From SIDEWINDER AND THE  MINIVAN: SOME QUESTIONS  FOR PARLIAMENT TO PONDER

by Stuart Farson

"Yet another newspaper story  focused on the purposeful destruction  of intelligence files by CSIS itself. This  bank of files, codenamed “Project  Sidewinder,” covered a joint CSIS- RCMP intelligence effort. Established  in 1995, it evaluated whether Chinese  intelligence was working with Triads  to influence Canadian business and  politics. It looked particularly into  allegations that Chinese interests were  making political contributions, funding university projects and trying to  purchase media outlets for propaganda purposes.  It also examined whether  financial footholds had been garnered  in Canada’s banks, brokerage houses,  commercial buildings, hotels, oil and  gas interests, and shipping ports  (Andrew Mitrovica, “Triad probe still  needed Mountie declares, The Globe  and Mail October 23, 1999).   According to The Globe and Mail,  (Andrew Mitrovica, “CSIS destroys  controversial Asian-crime report,”  October 6, 1999), the head of CSIS’s  Strategic Analysis Branch ordered “the  destruction of all copies of the reports  and other related Sidewinder documents, including e-mails, because he  felt its conclusions were overblown”  in 1997.  Apparently, Canada’s spy masters  believe their employees have leaked  these stories. The vigor with which the  Internal Security Branch has forced  employees to undergo polygraph tests  to identify whistleblowers is said to  have made an already “poisonous”  atmosphere between senior management and some rank and file members  worse (Andrew Mitrovica and Jeff  Sallot, “Spies face lie test in hunt for  whistleblower,” The Globe and Mail,  March 13, 2000)......

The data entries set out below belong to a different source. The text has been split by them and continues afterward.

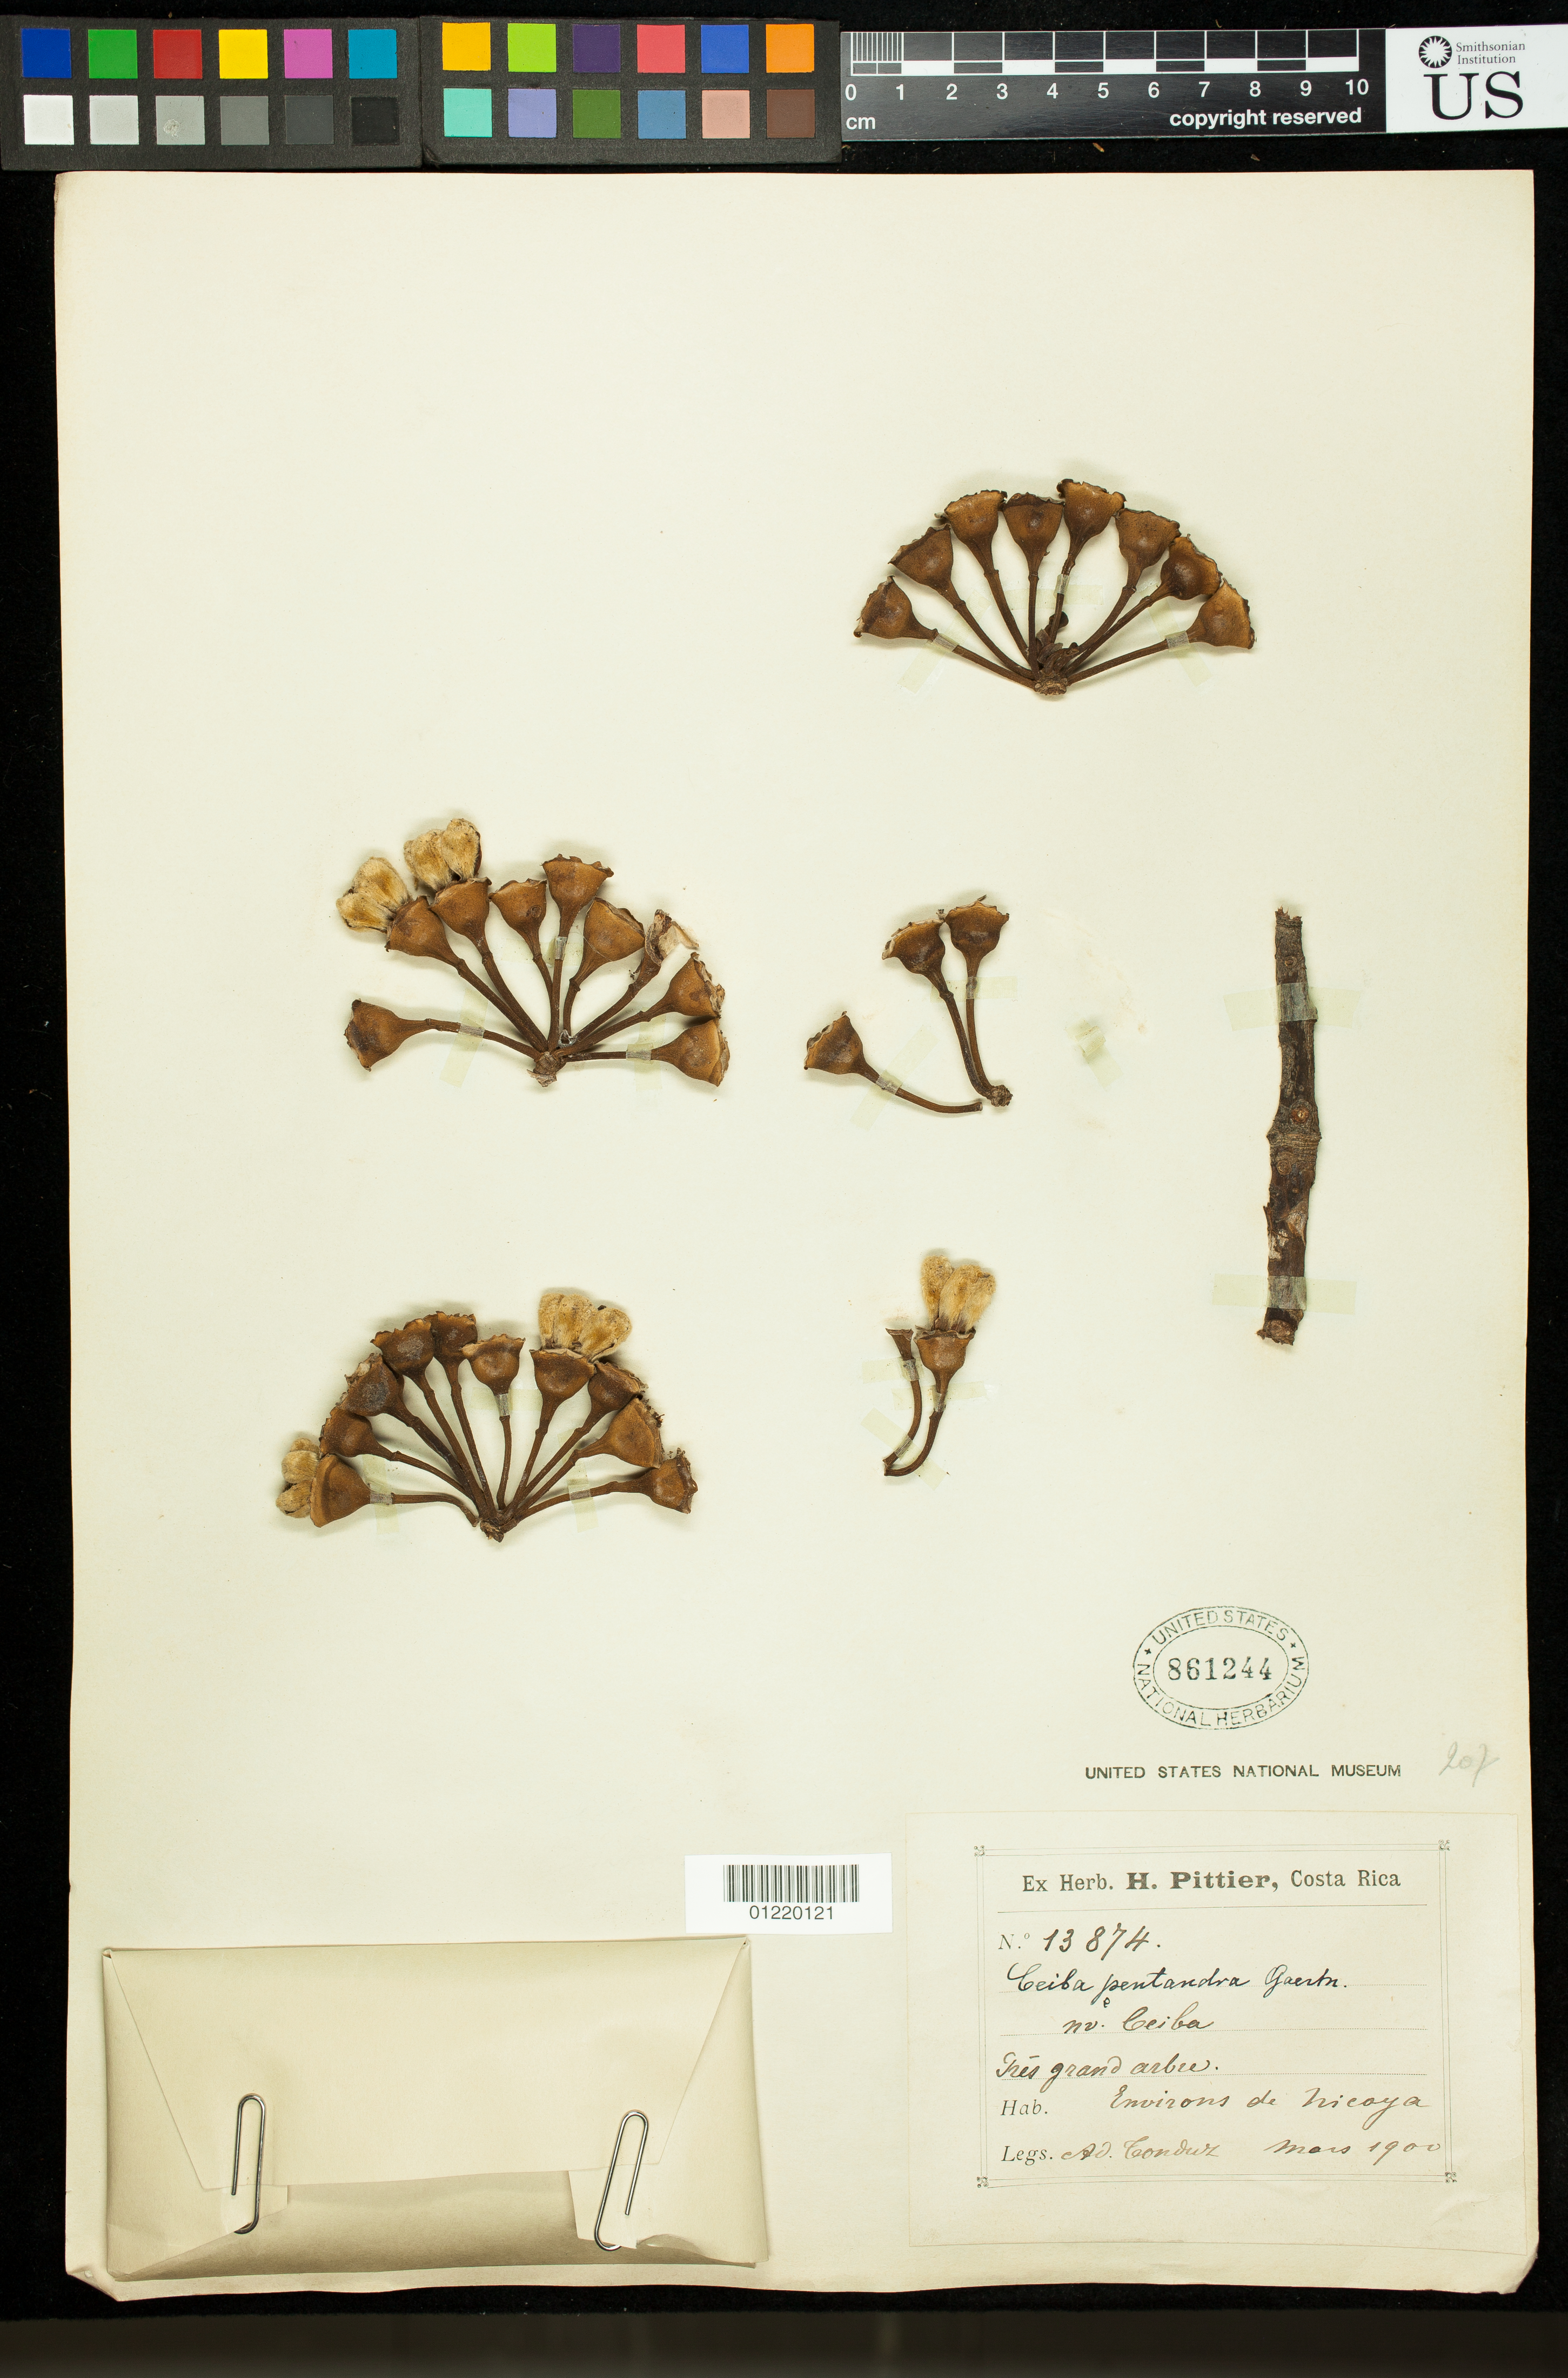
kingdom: Plantae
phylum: Tracheophyta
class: Magnoliopsida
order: Malvales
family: Malvaceae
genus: Ceiba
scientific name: Ceiba parvifolia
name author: Rose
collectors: A. Tonduz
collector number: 13874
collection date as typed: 1900-03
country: Costa Rica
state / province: Guanacaste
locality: Environs de Nicoya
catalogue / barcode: US 861244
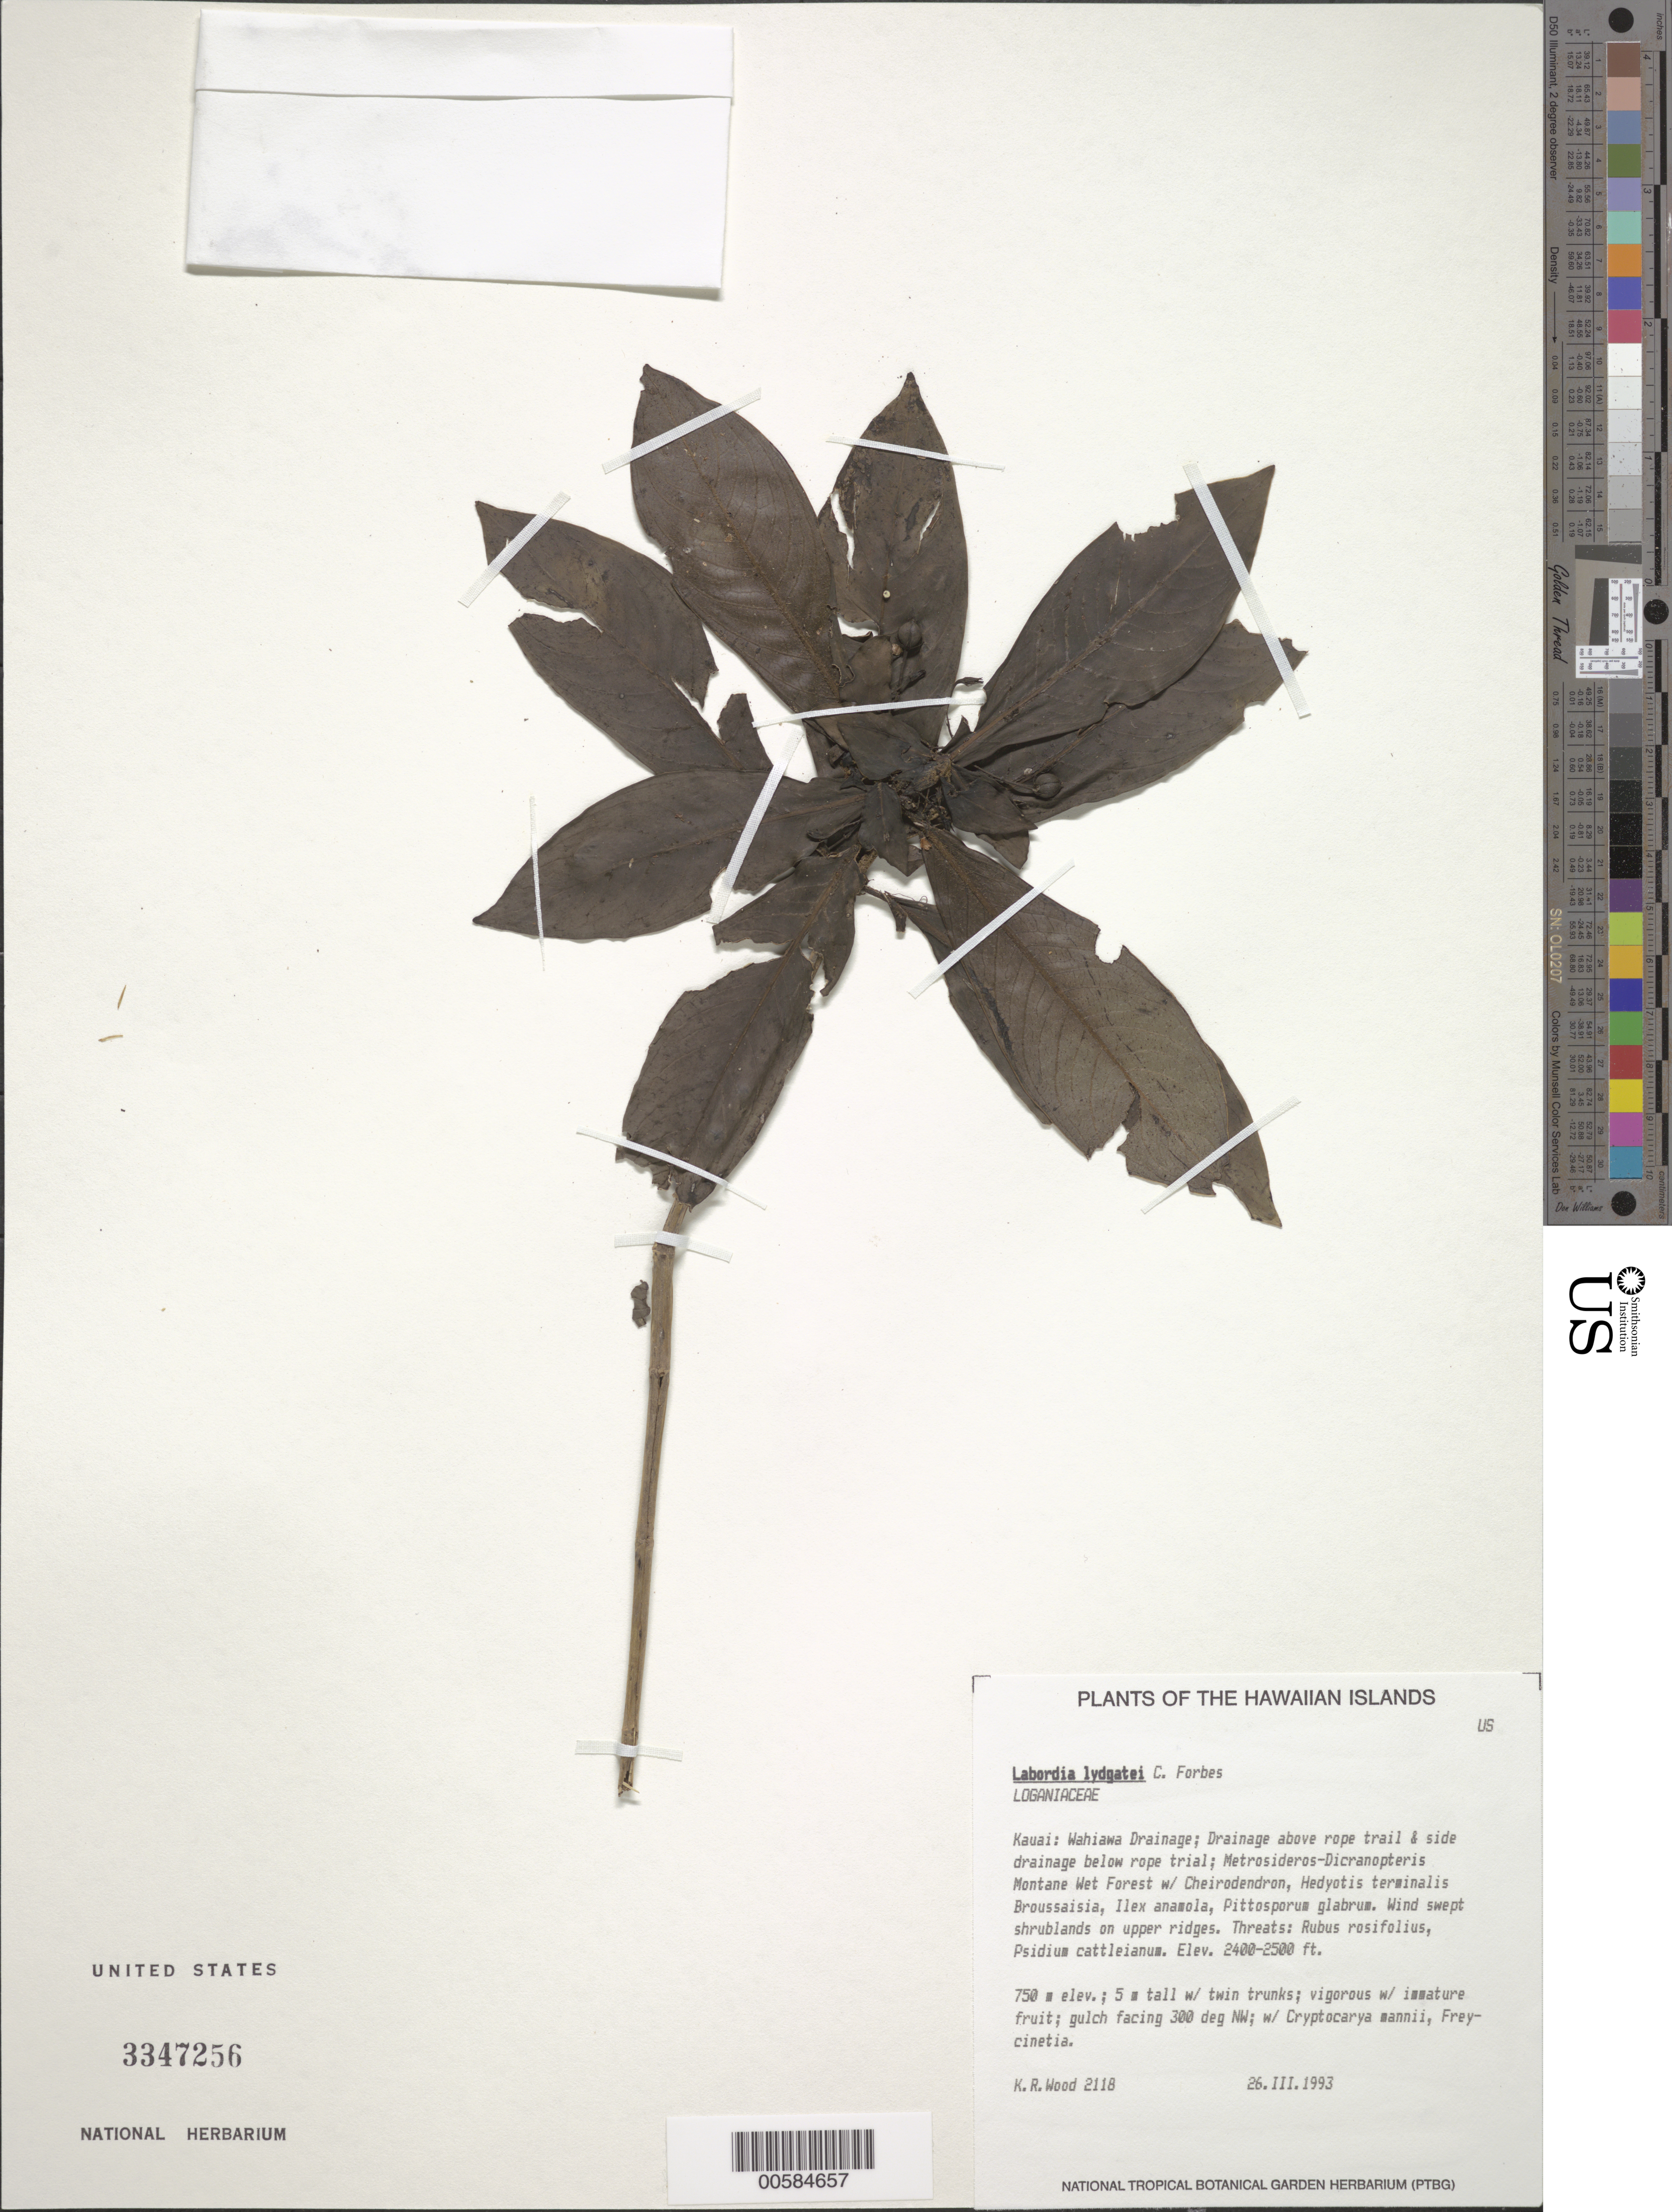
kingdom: Plantae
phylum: Tracheophyta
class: Magnoliopsida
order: Gentianales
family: Loganiaceae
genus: Geniostoma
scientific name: Geniostoma lydgatei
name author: (C.N. Forbes) Byng & Christenh.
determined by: Wagner, W. L., (BOT), Smithsonian Institution - National Museum of Natural History (UNITED STATES)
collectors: K. R. Wood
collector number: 2118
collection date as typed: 26 Mar 1993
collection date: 1993-03-26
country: United States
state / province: Hawaii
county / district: Kauai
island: Kaua'i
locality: Wahiawa Drainage; Drainage above rope trail & side drainage below rope trail.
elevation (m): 732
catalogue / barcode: US 3347256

The destruction of the “Sidewinder file” also poses questions that  extant review bodies cannot answer.  Media reports suggest there were distinct differences of opinion over the  value of the initial report and the need  for further evaluation, not only  between the RCMP and CSIS, but also  between CSIS management and those  working on the project within the  Service. Though senior management at  CSIS maligned the report as “rumour- laced conspiracy theory,” others saw it  as “groundbreaking” and “years ahead  of the curve” (Andrew Mitrovica and  Jeff Sallot, “The trouble with CSIS  Recent embarrassing revelations,” The  Globe and Mail December 15, 1999).   Unfortunately, none of the review bodies has a mandate to review the activities of both the RCMP and CSIS. SIRC,  in fact, recognized its own limitations  when it called last year for a government-wide review of the whole intelligence community. (Jim Bronskill,  “Review of all spy agencies urged,”  Ottawa Citizen, November 2, 1999).....

It  also speaks directly to the weakness of  SIRC’s research methodology and man- date.  Without documentation, how can  it hope to review the matter satisfactorily? And, of course, it begs the question: if SIRC relies totally on CSIS’s  electronic and paper trails, how can it  ever be certain that CSIS has not routinely destroyed whole file banks to  avoid close scrutiny?  There is also the  question of whether the destruction of  the file bank constitutes an offence  under the Access to Information Act and  should have been reported to SIRC.   Finally, the file’s destruction has been  connected to corruption of the immigration process at the Canadian High  Commission in Hong Kong between 1986 and 1992 by Chinese organized  crime (Fabian Dawson, “Triads linked  to hacking at Canadian mission,  Vancouver Province, August 26 1999). While RCMP and Immigration Control  Officers have persistently alleged that  senior Ottawa officials stifled their  investigations others claim that senior CSIS officials  similarly shut down “Sidewinder”  because it was also heading into “politically sensitive waters.”